§ **JOB ITEM**
With the pictures removed, please write out every line below exactly as given.

### INPUT DATA ###

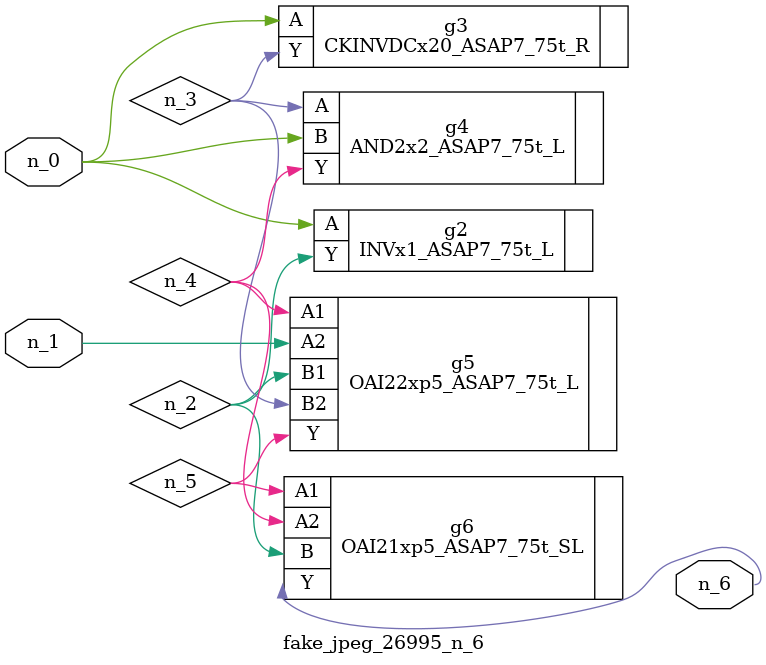
<source format=v>
module fake_jpeg_26995_n_6 (n_0, n_1, n_6);

input n_0;
input n_1;

output n_6;

wire n_2;
wire n_3;
wire n_4;
wire n_5;

INVx1_ASAP7_75t_L g2 ( 
.A(n_0),
.Y(n_2)
);

CKINVDCx20_ASAP7_75t_R g3 ( 
.A(n_0),
.Y(n_3)
);

AND2x2_ASAP7_75t_L g4 ( 
.A(n_3),
.B(n_0),
.Y(n_4)
);

OAI22xp5_ASAP7_75t_L g5 ( 
.A1(n_4),
.A2(n_1),
.B1(n_2),
.B2(n_3),
.Y(n_5)
);

OAI21xp5_ASAP7_75t_SL g6 ( 
.A1(n_5),
.A2(n_4),
.B(n_2),
.Y(n_6)
);


endmodule
</source>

###

§ **RESPONSE AREA**
<source format=v>
module fake_jpeg_26995_n_6 (n_0, n_1, n_6);

input n_0;
input n_1;

output n_6;

wire n_2;
wire n_3;
wire n_4;
wire n_5;

INVx1_ASAP7_75t_L g2 ( 
.A(n_0),
.Y(n_2)
);

CKINVDCx20_ASAP7_75t_R g3 ( 
.A(n_0),
.Y(n_3)
);

AND2x2_ASAP7_75t_L g4 ( 
.A(n_3),
.B(n_0),
.Y(n_4)
);

OAI22xp5_ASAP7_75t_L g5 ( 
.A1(n_4),
.A2(n_1),
.B1(n_2),
.B2(n_3),
.Y(n_5)
);

OAI21xp5_ASAP7_75t_SL g6 ( 
.A1(n_5),
.A2(n_4),
.B(n_2),
.Y(n_6)
);


endmodule
</source>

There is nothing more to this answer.